Could you write out the rows below again with "top-left" replaced by "upper-left" and nothing else changed, leaving the pictures out?
----------------------------------------
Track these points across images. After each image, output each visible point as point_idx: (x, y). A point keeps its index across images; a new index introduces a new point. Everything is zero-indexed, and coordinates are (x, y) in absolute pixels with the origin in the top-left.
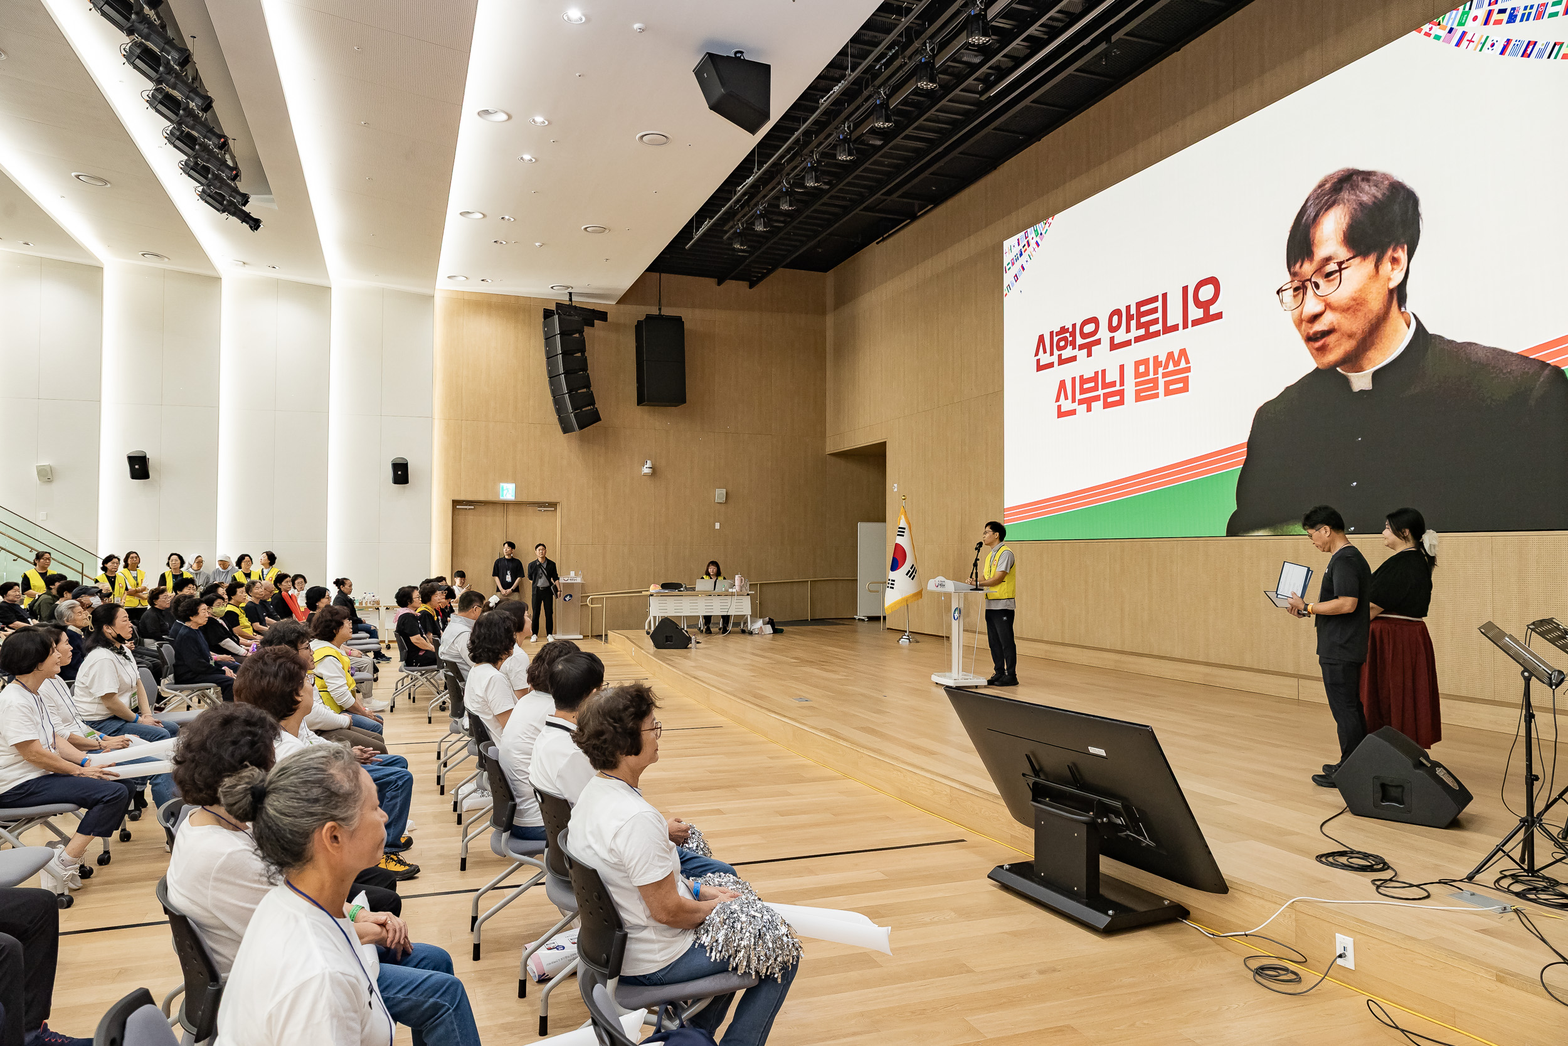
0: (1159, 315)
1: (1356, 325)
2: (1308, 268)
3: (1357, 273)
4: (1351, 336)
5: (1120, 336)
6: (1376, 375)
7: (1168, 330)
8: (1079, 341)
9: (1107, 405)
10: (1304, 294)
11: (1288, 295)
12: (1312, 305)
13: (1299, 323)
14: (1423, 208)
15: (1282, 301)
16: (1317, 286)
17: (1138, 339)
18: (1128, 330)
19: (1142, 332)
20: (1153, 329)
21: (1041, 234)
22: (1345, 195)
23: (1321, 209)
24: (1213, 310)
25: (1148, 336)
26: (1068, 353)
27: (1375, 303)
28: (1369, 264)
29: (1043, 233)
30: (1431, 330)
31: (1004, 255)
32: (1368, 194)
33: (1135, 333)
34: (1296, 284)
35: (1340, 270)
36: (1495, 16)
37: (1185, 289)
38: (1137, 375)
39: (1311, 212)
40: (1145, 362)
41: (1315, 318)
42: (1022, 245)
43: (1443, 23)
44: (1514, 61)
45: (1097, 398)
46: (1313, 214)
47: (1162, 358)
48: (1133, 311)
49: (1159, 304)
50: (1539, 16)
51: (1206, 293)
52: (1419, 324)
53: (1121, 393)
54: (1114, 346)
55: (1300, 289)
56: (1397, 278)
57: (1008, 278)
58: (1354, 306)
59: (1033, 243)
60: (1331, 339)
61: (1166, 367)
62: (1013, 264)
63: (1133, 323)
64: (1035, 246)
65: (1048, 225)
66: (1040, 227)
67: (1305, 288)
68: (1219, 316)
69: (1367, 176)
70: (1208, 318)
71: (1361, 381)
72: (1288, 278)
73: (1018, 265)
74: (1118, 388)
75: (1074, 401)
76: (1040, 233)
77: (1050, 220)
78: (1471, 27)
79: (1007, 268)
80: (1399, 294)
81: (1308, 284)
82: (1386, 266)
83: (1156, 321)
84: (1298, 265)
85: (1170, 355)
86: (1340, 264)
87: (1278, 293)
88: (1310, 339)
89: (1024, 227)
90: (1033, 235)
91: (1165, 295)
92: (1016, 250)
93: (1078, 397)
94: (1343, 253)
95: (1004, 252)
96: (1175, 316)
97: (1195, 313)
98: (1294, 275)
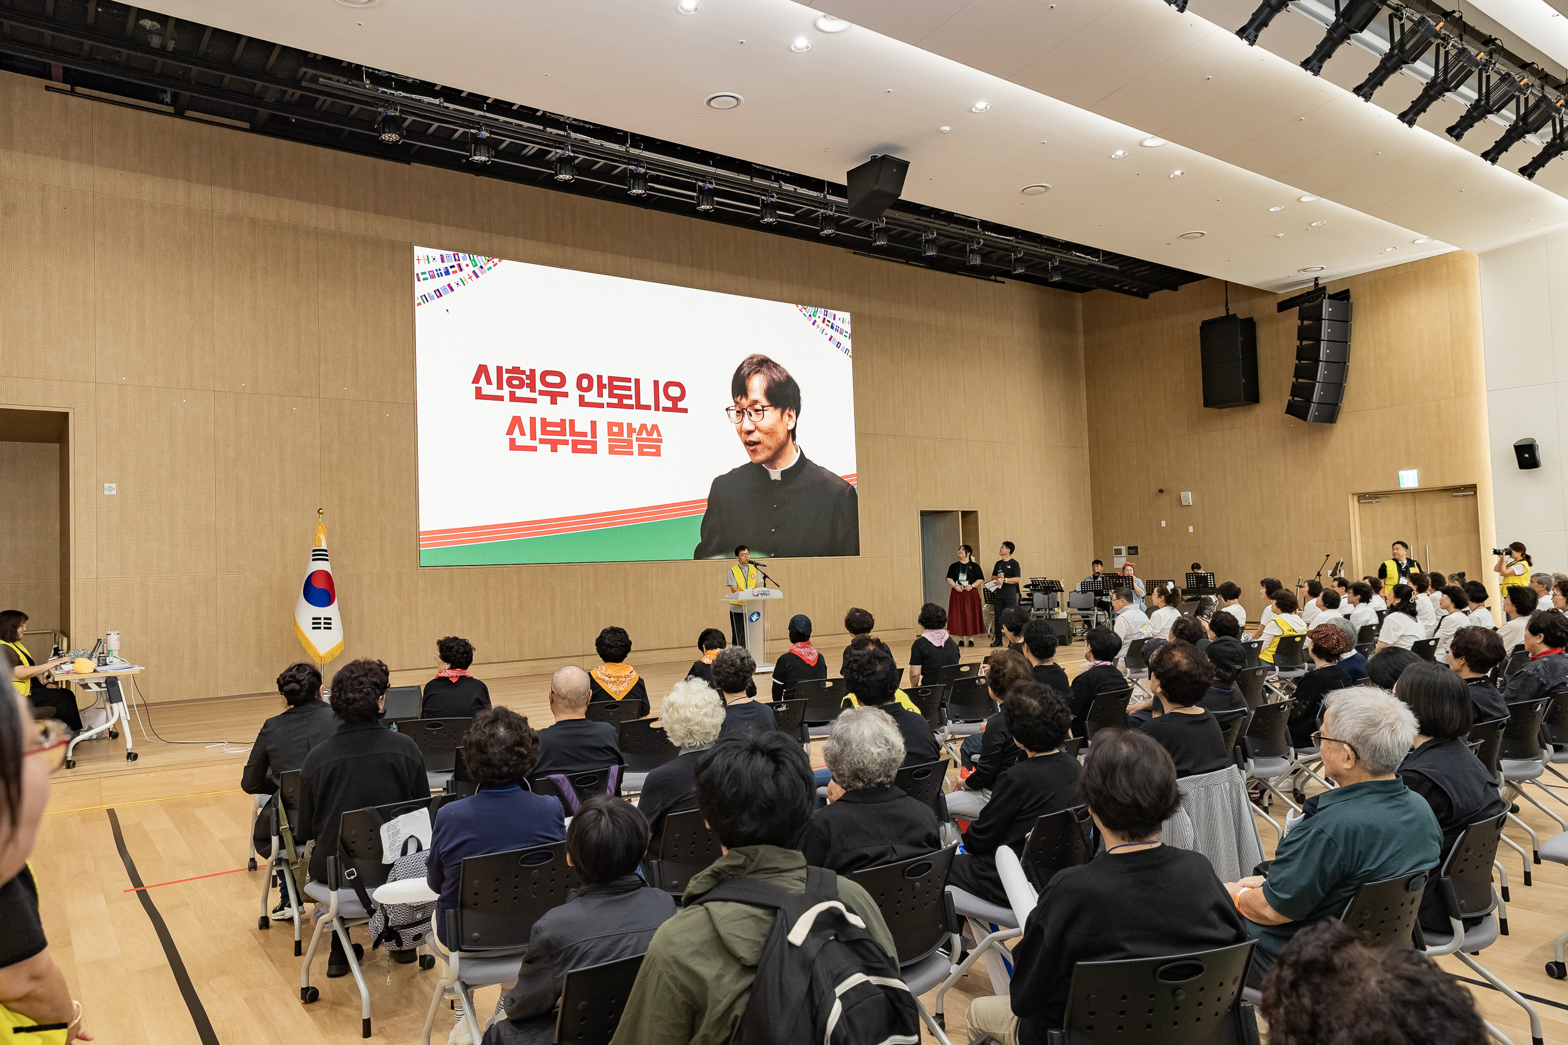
0: (632, 393)
1: (772, 443)
2: (745, 402)
3: (771, 417)
4: (769, 448)
5: (591, 396)
6: (783, 473)
7: (639, 406)
8: (539, 386)
9: (575, 450)
10: (743, 416)
11: (733, 413)
12: (748, 425)
13: (740, 432)
14: (802, 395)
15: (729, 416)
16: (751, 415)
17: (610, 405)
18: (600, 395)
19: (615, 401)
20: (626, 401)
21: (481, 267)
22: (765, 370)
23: (752, 371)
24: (680, 405)
25: (620, 405)
26: (524, 392)
27: (782, 435)
28: (777, 413)
29: (486, 268)
30: (807, 457)
31: (416, 262)
32: (776, 376)
33: (606, 399)
34: (738, 409)
35: (763, 410)
36: (826, 322)
37: (656, 383)
38: (610, 432)
39: (746, 370)
40: (620, 425)
41: (749, 433)
42: (447, 264)
43: (807, 310)
44: (832, 345)
45: (566, 442)
46: (747, 372)
47: (636, 426)
48: (605, 381)
49: (632, 385)
50: (841, 333)
51: (674, 392)
52: (802, 453)
53: (594, 444)
54: (582, 403)
55: (741, 412)
56: (791, 427)
57: (422, 288)
58: (770, 433)
59: (468, 271)
60: (759, 447)
61: (640, 433)
62: (433, 277)
63: (606, 392)
64: (471, 274)
65: (491, 264)
66: (481, 260)
67: (744, 413)
68: (685, 411)
69: (776, 365)
70: (675, 409)
71: (775, 475)
72: (733, 404)
73: (441, 282)
74: (589, 438)
75: (533, 437)
76: (479, 265)
77: (496, 260)
78: (819, 321)
79: (421, 277)
80: (792, 433)
81: (745, 411)
82: (786, 417)
83: (630, 397)
84: (739, 398)
85: (643, 427)
86: (763, 407)
87: (727, 410)
88: (748, 444)
89: (456, 249)
90: (468, 262)
91: (637, 381)
92: (438, 265)
93: (539, 435)
94: (764, 402)
95: (416, 258)
96: (647, 398)
97: (664, 402)
98: (736, 403)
----------------------------------------
## Exercise response
Track these points across images. After each image, output each visible point as point_idx: (x, y). A point keeps its index across images; a new index introduces a new point. Everything is zero-indexed, and coordinates are (x, y) in absolute pixels with the origin in the upper-left.
0: (1159, 315)
1: (1356, 325)
2: (1308, 268)
3: (1357, 273)
4: (1351, 336)
5: (1120, 336)
6: (1376, 375)
7: (1168, 330)
8: (1079, 341)
9: (1107, 405)
10: (1304, 294)
11: (1288, 295)
12: (1312, 305)
13: (1299, 323)
14: (1423, 208)
15: (1282, 301)
16: (1317, 286)
17: (1138, 339)
18: (1128, 330)
19: (1142, 332)
20: (1153, 329)
21: (1041, 234)
22: (1345, 195)
23: (1321, 209)
24: (1213, 310)
25: (1148, 336)
26: (1068, 353)
27: (1375, 303)
28: (1369, 264)
29: (1043, 233)
30: (1431, 330)
31: (1004, 255)
32: (1368, 194)
33: (1135, 333)
34: (1296, 284)
35: (1340, 270)
36: (1495, 16)
37: (1185, 289)
38: (1137, 375)
39: (1311, 212)
40: (1145, 362)
41: (1315, 318)
42: (1022, 245)
43: (1443, 23)
44: (1514, 61)
45: (1097, 398)
46: (1313, 214)
47: (1162, 358)
48: (1133, 311)
49: (1159, 304)
50: (1539, 16)
51: (1206, 293)
52: (1419, 324)
53: (1121, 393)
54: (1114, 346)
55: (1300, 289)
56: (1397, 278)
57: (1008, 278)
58: (1354, 306)
59: (1033, 243)
60: (1331, 339)
61: (1166, 367)
62: (1013, 264)
63: (1133, 323)
64: (1035, 246)
65: (1048, 225)
66: (1040, 227)
67: (1305, 288)
68: (1219, 316)
69: (1367, 176)
70: (1208, 318)
71: (1361, 381)
72: (1288, 278)
73: (1018, 265)
74: (1118, 388)
75: (1074, 401)
76: (1040, 233)
77: (1050, 220)
78: (1471, 27)
79: (1007, 268)
80: (1399, 294)
81: (1308, 284)
82: (1386, 266)
83: (1156, 321)
84: (1298, 265)
85: (1170, 355)
86: (1340, 264)
87: (1278, 293)
88: (1310, 339)
89: (1024, 227)
90: (1033, 235)
91: (1165, 295)
92: (1016, 250)
93: (1078, 397)
94: (1343, 253)
95: (1004, 252)
96: (1175, 316)
97: (1195, 313)
98: (1294, 275)
0: (632, 393)
1: (772, 443)
2: (745, 402)
3: (771, 417)
4: (769, 448)
5: (591, 396)
6: (783, 473)
7: (639, 406)
8: (539, 386)
9: (575, 450)
10: (743, 416)
11: (733, 413)
12: (748, 425)
13: (740, 432)
14: (802, 395)
15: (729, 416)
16: (751, 415)
17: (610, 405)
18: (600, 395)
19: (615, 401)
20: (626, 401)
21: (481, 267)
22: (765, 370)
23: (752, 371)
24: (680, 405)
25: (620, 405)
26: (524, 392)
27: (782, 435)
28: (777, 413)
29: (486, 268)
30: (807, 457)
31: (416, 262)
32: (776, 376)
33: (606, 399)
34: (738, 409)
35: (763, 410)
36: (826, 322)
37: (656, 383)
38: (610, 432)
39: (746, 370)
40: (620, 425)
41: (749, 433)
42: (447, 264)
43: (807, 310)
44: (832, 345)
45: (566, 442)
46: (747, 372)
47: (636, 426)
48: (605, 381)
49: (632, 385)
50: (841, 333)
51: (674, 392)
52: (802, 453)
53: (594, 444)
54: (582, 403)
55: (741, 412)
56: (791, 427)
57: (422, 288)
58: (770, 433)
59: (468, 271)
60: (759, 447)
61: (640, 433)
62: (433, 277)
63: (606, 392)
64: (471, 274)
65: (491, 264)
66: (481, 260)
67: (744, 413)
68: (685, 411)
69: (776, 365)
70: (675, 409)
71: (775, 475)
72: (733, 404)
73: (441, 282)
74: (589, 438)
75: (533, 437)
76: (479, 265)
77: (496, 260)
78: (819, 321)
79: (421, 277)
80: (792, 433)
81: (745, 411)
82: (786, 417)
83: (630, 397)
84: (739, 398)
85: (643, 427)
86: (763, 407)
87: (727, 410)
88: (748, 444)
89: (456, 249)
90: (468, 262)
91: (637, 381)
92: (438, 265)
93: (539, 435)
94: (764, 402)
95: (416, 258)
96: (647, 398)
97: (664, 402)
98: (736, 403)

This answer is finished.